In one to three sentences, explain why, according to the article on actor Scott Baio leaving California, he is departing the state.

- _TEXT PASSAGE_:
= = = = = = =

‘Not a Safe Place Anymore’: Actor Scott Baio Leaving California

‘Not a Safe Place Anymore’: Actor Scott Baio Leaving California
Scott Baio attends a news conference to discuss harassment allegations in Woodland Hills, Calif., on Aug. 2, 2018. (Jesse Grant/Getty Images)
Elizabeth Dowell

Actor Scott Baio is leaving California, after feeling unsafe due to the state’s insurmountable homeless crisis, the star announced on Wednesday.

The 62-year-old has lived in Los Angeles for 45 years, but says it’s now time to “exit stage right’ from California” adding it’s “not a safe place anymore.”

“After 45 years, I’m making my way to finally ‘exit stage right’ from California.” Baio posted on Twitter.
Baio included a quote from a report on KTLA5 that read, “The most recent survey conducted by the Los Angeles Homeless Services Authority found approximately 69,000 people experiencing homelessness in L.A. County and 41,000 in the city in 2022.”

= = = = = = =

- _LISTED ENTRIES_:
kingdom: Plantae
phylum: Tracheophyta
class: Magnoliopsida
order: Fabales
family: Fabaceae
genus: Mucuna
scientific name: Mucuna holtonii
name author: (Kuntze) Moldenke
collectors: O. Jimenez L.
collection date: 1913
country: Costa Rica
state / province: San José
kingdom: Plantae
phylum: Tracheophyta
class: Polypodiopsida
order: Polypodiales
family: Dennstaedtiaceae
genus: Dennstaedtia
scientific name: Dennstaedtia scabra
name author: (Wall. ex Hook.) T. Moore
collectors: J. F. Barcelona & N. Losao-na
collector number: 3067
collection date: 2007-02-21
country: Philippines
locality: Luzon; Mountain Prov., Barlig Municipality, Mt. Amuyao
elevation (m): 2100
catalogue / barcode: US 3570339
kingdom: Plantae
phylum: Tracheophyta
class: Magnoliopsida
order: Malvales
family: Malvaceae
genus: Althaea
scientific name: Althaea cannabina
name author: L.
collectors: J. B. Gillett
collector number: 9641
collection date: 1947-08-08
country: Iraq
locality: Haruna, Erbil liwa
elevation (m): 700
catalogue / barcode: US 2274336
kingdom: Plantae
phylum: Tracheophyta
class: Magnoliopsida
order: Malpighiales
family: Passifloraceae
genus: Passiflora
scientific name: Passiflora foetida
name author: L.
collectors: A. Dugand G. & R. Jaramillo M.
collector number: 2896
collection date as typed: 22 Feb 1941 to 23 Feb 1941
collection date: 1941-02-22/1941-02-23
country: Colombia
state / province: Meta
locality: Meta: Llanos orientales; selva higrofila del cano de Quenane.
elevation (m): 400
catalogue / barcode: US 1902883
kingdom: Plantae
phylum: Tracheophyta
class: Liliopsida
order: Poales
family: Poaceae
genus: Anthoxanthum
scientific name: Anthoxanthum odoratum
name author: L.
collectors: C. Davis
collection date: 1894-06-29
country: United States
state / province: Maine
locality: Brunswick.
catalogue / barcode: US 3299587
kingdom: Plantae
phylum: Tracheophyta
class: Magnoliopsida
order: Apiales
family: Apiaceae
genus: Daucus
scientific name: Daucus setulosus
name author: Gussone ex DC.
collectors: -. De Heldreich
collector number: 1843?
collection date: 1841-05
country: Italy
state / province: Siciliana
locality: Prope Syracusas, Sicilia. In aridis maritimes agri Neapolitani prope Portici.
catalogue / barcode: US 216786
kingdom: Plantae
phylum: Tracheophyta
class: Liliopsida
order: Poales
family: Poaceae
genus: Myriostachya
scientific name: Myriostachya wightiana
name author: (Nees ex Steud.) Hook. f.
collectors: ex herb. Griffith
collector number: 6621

= = = = = = =

- _TASK RESPONSE_: Scott Baio is leaving California because he feels unsafe there as a result of the state's homeless crisis. He says that, after 45 years in Los Angeles, California is "not a safe place anymore."